◆ Your task ◆
Reproduce every line of the items below verbatim, leaving out the pictures.

◆ Extracted information ◆
********

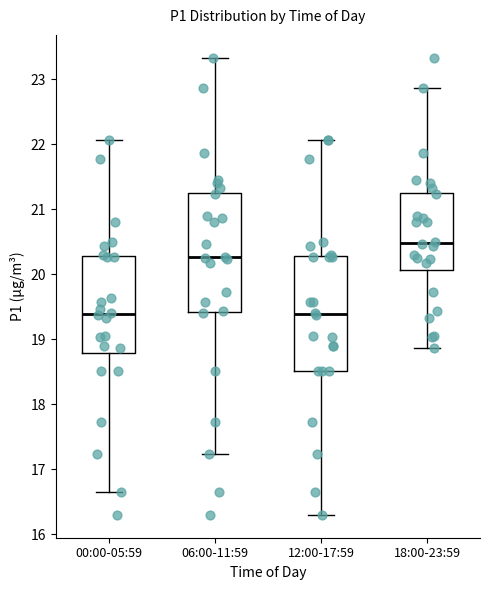

Reading left to right, read every box against the y-axis: the position of its median line, the range the box covers, and the ends of its whiskers. The values are not printed on the chart, so give them approximately, as read against the axis.

00:00-05:59: median 19.4, box 18.8 to 20.3, whiskers 16.7 to 22.1
06:00-11:59: median 20.3, box 19.4 to 21.3, whiskers 17.2 to 23.3
12:00-17:59: median 19.4, box 18.5 to 20.3, whiskers 16.3 to 22.1
18:00-23:59: median 20.5, box 20.1 to 21.3, whiskers 18.9 to 22.9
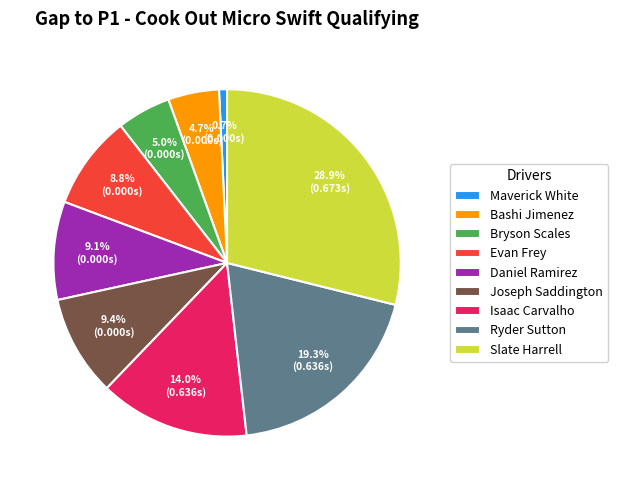

What percentage is NOT represented by Bryson Scales?

95.0%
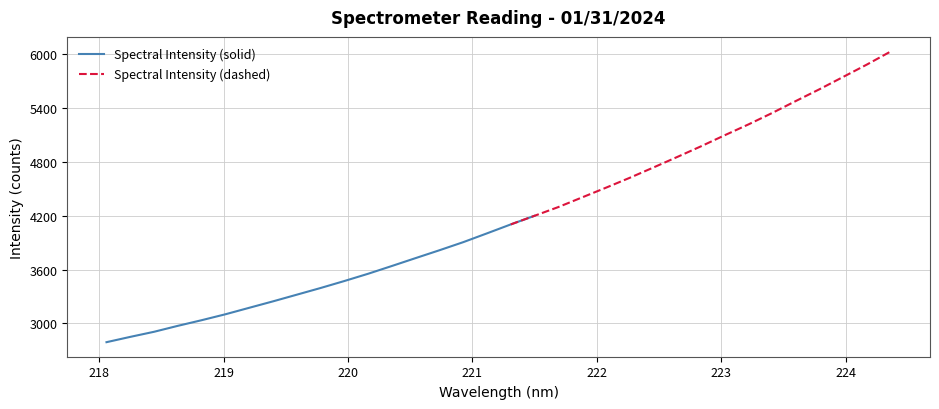

How many data points are less than 4102?

17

********

◆ Finished task ◆
Reading left to right, read every box against the y-axis: the position of its median line, the range the box covers, and the ends of its whiskers. The values are not printed on the chart, so give them approximately, as read against the axis.

00:00-05:59: median 19.4, box 18.8 to 20.3, whiskers 16.7 to 22.1
06:00-11:59: median 20.3, box 19.4 to 21.3, whiskers 17.2 to 23.3
12:00-17:59: median 19.4, box 18.5 to 20.3, whiskers 16.3 to 22.1
18:00-23:59: median 20.5, box 20.1 to 21.3, whiskers 18.9 to 22.9

What percentage is NOT represented by Bryson Scales?

95.0%

How many data points are less than 4102?

17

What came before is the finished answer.